------ Exercise data ------

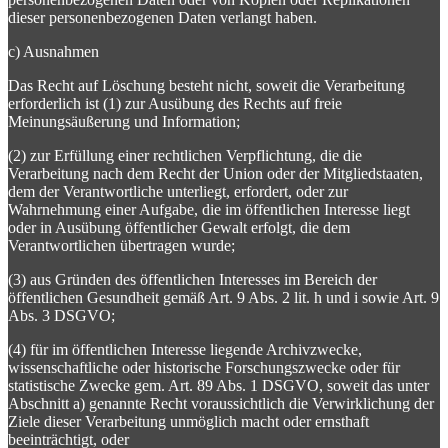
dieser personenbezogenen Daten verlangt haben.
c) Ausnahmen
Das Recht auf Löschung besteht nicht, soweit die Verarbeitung
erforderlich ist (1) zur Ausübung des Rechts auf freie
Meinungsäußerung und Information;
(2) zur Erfüllung einer rechtlichen Verpflichtung, die die
Verarbeitung nach dem Recht der Union oder der Mitgliedstaaten,
dem der Verantwortliche unterliegt, erfordert, oder zur
Wahrnehmung einer Aufgabe, die im öffentlichen Interesse liegt
oder in Ausübung öffentlicher Gewalt erfolgt, die dem
Verantwortlichen übertragen wurde;
(3) aus Gründen des öffentlichen Interesses im Bereich der
öffentlichen Gesundheit gemäß Art. 9 Abs. 2 lit. h und i sowie Art. 9
Abs. 3 DSGVO;
(4) für im öffentlichen Interesse liegende Archivzwecke,
wissenschaftliche oder historische Forschungszwecke oder für
statistische Zwecke gem. Art. 89 Abs. 1 DSGVO, soweit das unter
Abschnitt a) genannte Recht voraussichtlich die Verwirklichung der
Ziele dieser Verarbeitung unmöglich macht oder ernsthaft
beeinträchtigt, oder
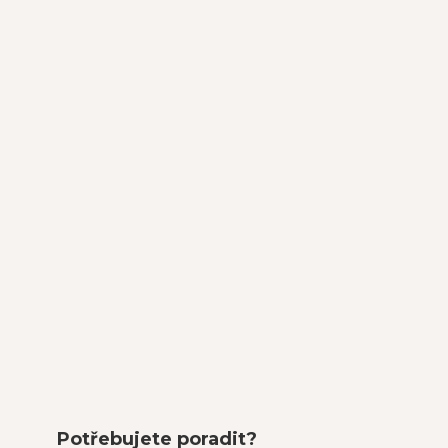
Potřebujete poradit?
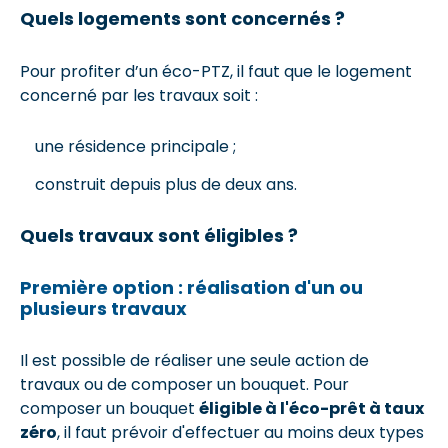
Quels logements sont concernés ?
Pour profiter d’un éco-PTZ, il faut que le logement
concerné par les travaux soit :
une résidence principale ;
construit depuis plus de deux ans.
Quels travaux sont éligibles ?
Première option : réalisation d'un ou
plusieurs travaux
Il est possible de réaliser une seule action de
travaux ou de composer un bouquet. Pour
composer un bouquet
éligible à l'éco-prêt à taux
zéro
, il faut prévoir d'effectuer au moins deux types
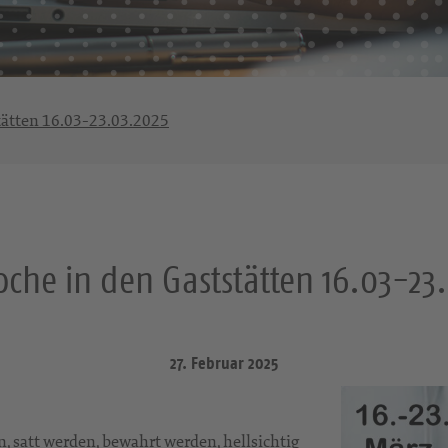
tätten 16.03-23.03.2025
che in den Gaststätten 16.03-23
27. Februar 2025
, satt werden, bewahrt werden, hellsichtig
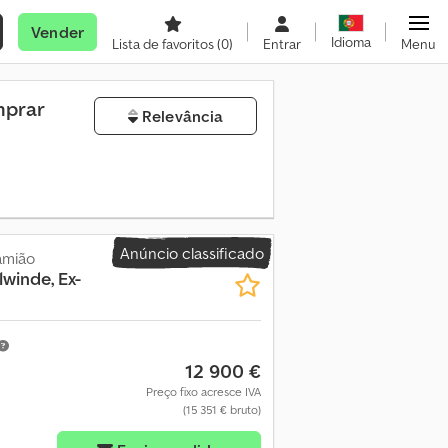
Vender
Idioma
Lista de favoritos
(0)
Entrar
Menu
mprar
Relevância
Anúncio classificado
amião
lwinde, Ex-
12 900 €
Preço fixo acresce IVA
(15 351 € bruto)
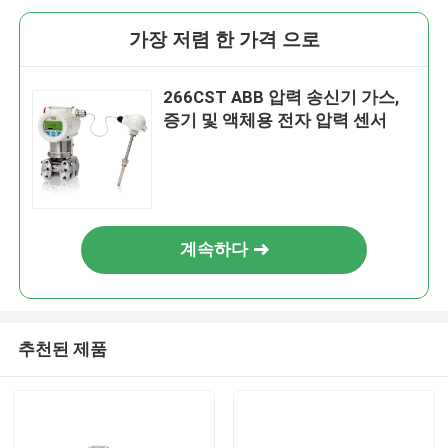
가장 저렴 한 가격 으로
266CST ABB 압력 송신기 가스,
증기 및 액체용 전자 압력 센서
계속하다
추천된 제품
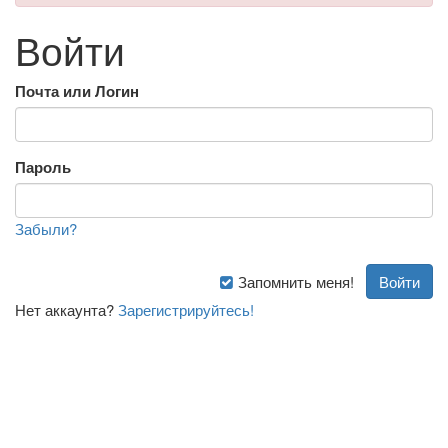
Войти
Почта или Логин
Пароль
Забыли?
Запомнить меня!
Нет аккаунта?
Зарегистрируйтесь!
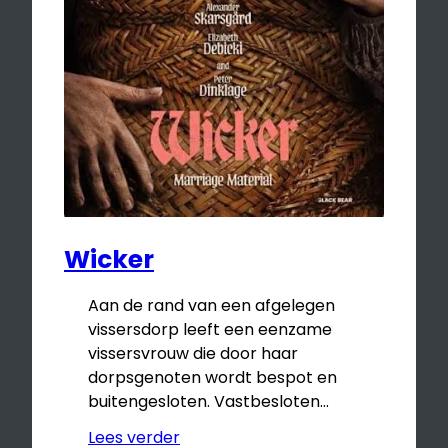
Wicker
Aan de rand van een afgelegen
vissersdorp leeft een eenzame
vissersvrouw die door haar
dorpsgenoten wordt bespot en
buitengesloten. Vastbesloten…
Lees verder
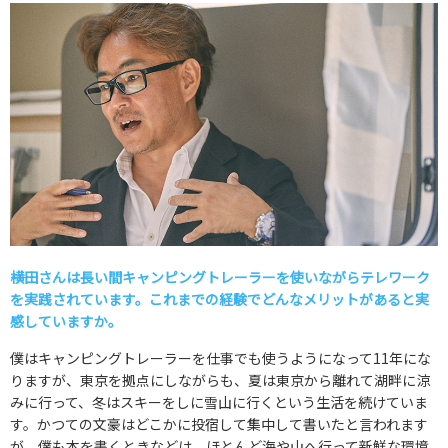
――横田さんは長い間キャンピングトレーラーを使いながらテレワーク
を実践されています。これまでの経験でどんなメリットがあると実
感していますか。
僕はキャンピングトレーラーを仕事でも使うようになって11年にな
りますが、東京を拠点にしながらも、夏は東京から離れて湖畔に涼
みに行って、冬はスキーをしに雪山に行くという生活を続けていま
す。かつての文豪はどこかに投宿して集中して書いたと言われます
が、僕も本を書くときなどは、ほとんど海や山へ行って新鮮な環境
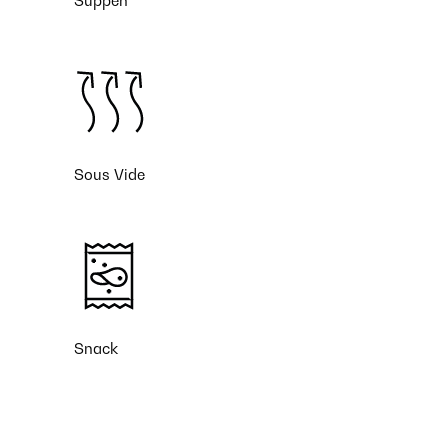
Suppen
Sous Vide
Snack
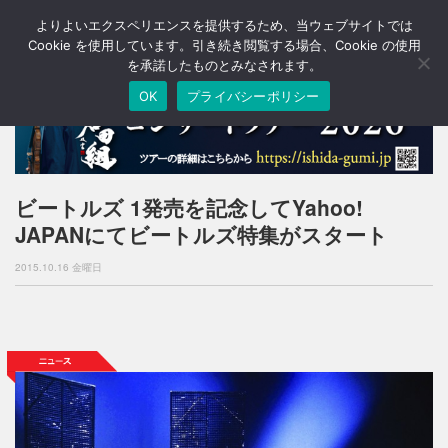
よりよいエクスペリエンスを提供するため、当ウェブサイトでは
T
o
Cookie を使用しています。引き続き閲覧する場合、Cookie の使用
g
を承諾したものとみなされます。
g
OK
プライバシーポリシー
l
e
n
a
v
i
ビートルズ 1発売を記念してYahoo!
g
JAPANにてビートルズ特集がスタート
a
t
2015.10.16 金曜日
i
o
n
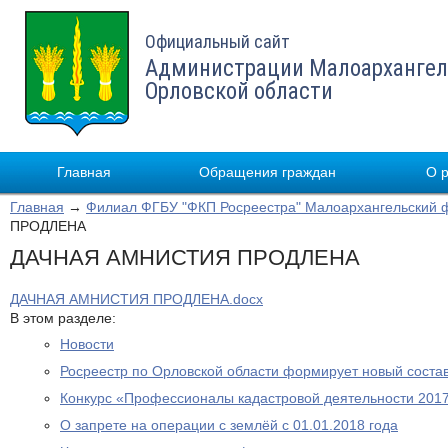
Официальный сайт
Администрации Малоархангел
Орловской области
Главная
Обращения граждан
О 
Главная
→
Филиал ФГБУ "ФКП Росреестра" Малоархангельский 
ПРОДЛЕНА
ДАЧНАЯ АМНИСТИЯ ПРОДЛЕНА
ДАЧНАЯ АМНИСТИЯ ПРОДЛЕНА.docx
В этом разделе:
Новости
Росреестр по Орловской области формирует новый соста
Конкурс «Профессионалы кадастровой деятельности 2017
О запрете на операции с землёй с 01.01.2018 года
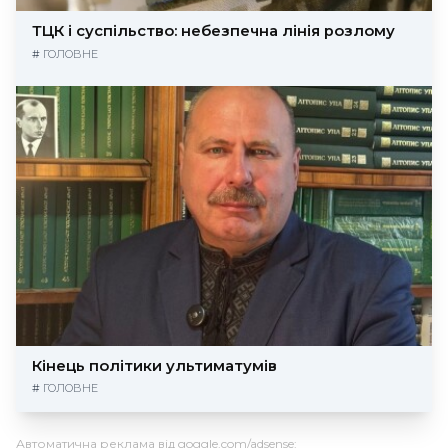
ТЦК і суспільство: небезпечна лінія розлому
#
ГОЛОВНЕ
Кінець політики ультиматумів
#
ГОЛОВНЕ
Автоматична реклама від goggle.com/adsense:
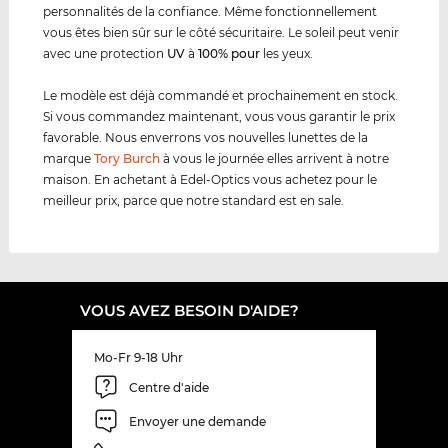
personnalités de la confiance. Même fonctionnellement
vous êtes bien sûr sur le côté sécuritaire. Le soleil peut venir
avec une protection
UV
à
100% pour
les yeux.
Le modèle est déjà commandé et prochainement en stock.
Si vous commandez maintenant, vous vous garantir le prix
favorable. Nous enverrons vos nouvelles lunettes de la
marque
Tory Burch
à vous le journée elles arrivent à notre
maison. En achetant à Edel-Optics vous achetez pour le
meilleur prix, parce que notre standard est en sale.
VOUS AVEZ BESOIN D'AIDE?
Mo-Fr 9-18 Uhr
Centre d'aide
Envoyer une demande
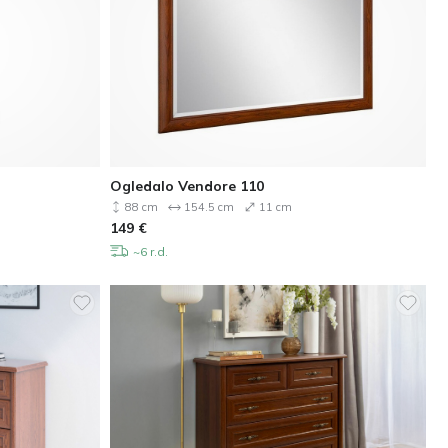
Ogledalo Vendore 110
88 cm
154.5 cm
11 cm
149
€
~6 r.d.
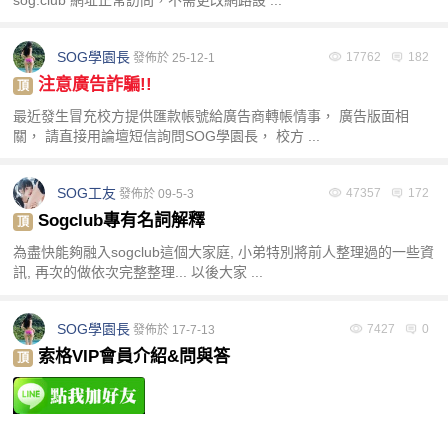
SOG學園長
17762
182
發佈於 25-12-1
注意廣告詐騙!!
頂
格
最近發生冒充校方提供匯款帳號給廣告商轉帳情事， 廣告版面相
關， 請直接用論壇短信詢問SOG學園長， 校方 ...
SOG工友
47357
172
發佈於 09-5-3
Sogclub專有名詞解釋
頂
為盡快能夠融入sogclub這個大家庭, 小弟特別將前人整理過的一些資
訊, 再次的做依次完整整理... 以後大家 ...
學
SOG學園長
7427
0
發佈於 17-7-13
索格VIP會員介紹&問與答
頂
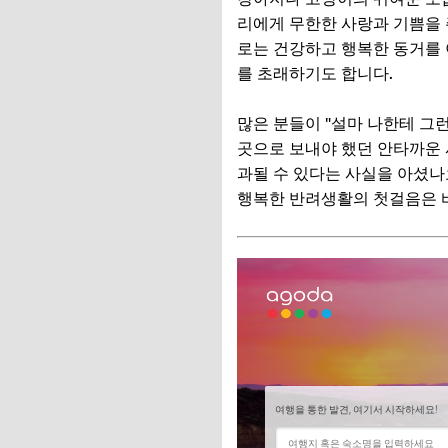
우리 집은 괜찮을까?
리에게 무한한 사랑과 기쁨을 
로는 건강하고 행복한 동거를 
1. 아파트 및 공동주
를 초래하기도 합니다.
2. 오피스텔 및 빌라
많은 분들이 "설마 나한테 그
3. 전원주택 및 단
곳으로 보내야 했던 안타까운 
📌 지금 뜨는 꿀정
과될 수 있다는 사실을 아셨나
행복한 반려생활의 첫걸음은 바
추가할인 코드 WRVE
반려동물 입양 전, 
1. 급식 및 급수 용품
2. 배변 용품
3. 이동 및 휴식 용품
4. 미용 및 위생 용품
5. 놀이 및 교육 용품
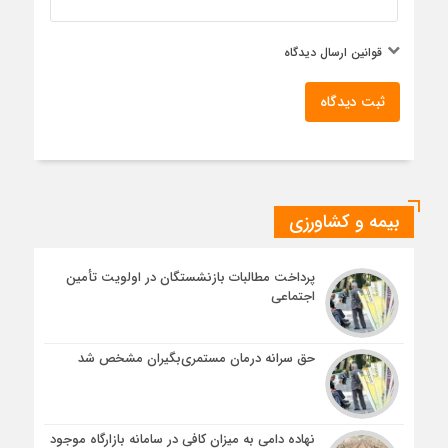
قوانین ارسال دیدگاه
ثبت دیدگاه
بیمه و کشاورزی
پرداخت مطالبات بازنشستگان در اولویت تأمین
اجتماعی
حق سرانه درمان مستمری‌بگیران مشخص شد
نهاده دامی به میزان کافی در سامانه بازارگاه موجود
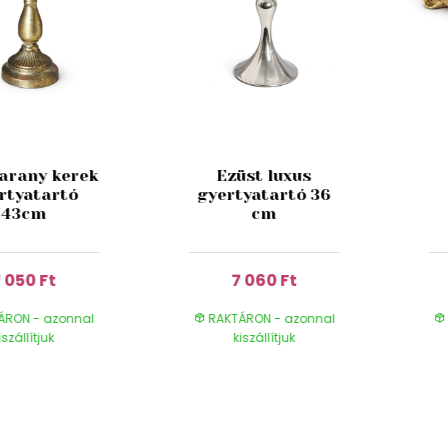
 arany kerek
Ezüst luxus
rtyatartó
gyertyatartó 36
43cm
cm
 050 Ft
7 060 Ft
ÁRON - azonnal
RAKTÁRON - azonnal
iszállítjuk
kiszállítjuk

------

Task objective: Go through the data above and copy each line in which "einer" appears.

Problem solution:
(2) zur Erfüllung einer rechtlichen Verpflichtung, die die
Wahrnehmung einer Aufgabe, die im öffentlichen Interesse liegt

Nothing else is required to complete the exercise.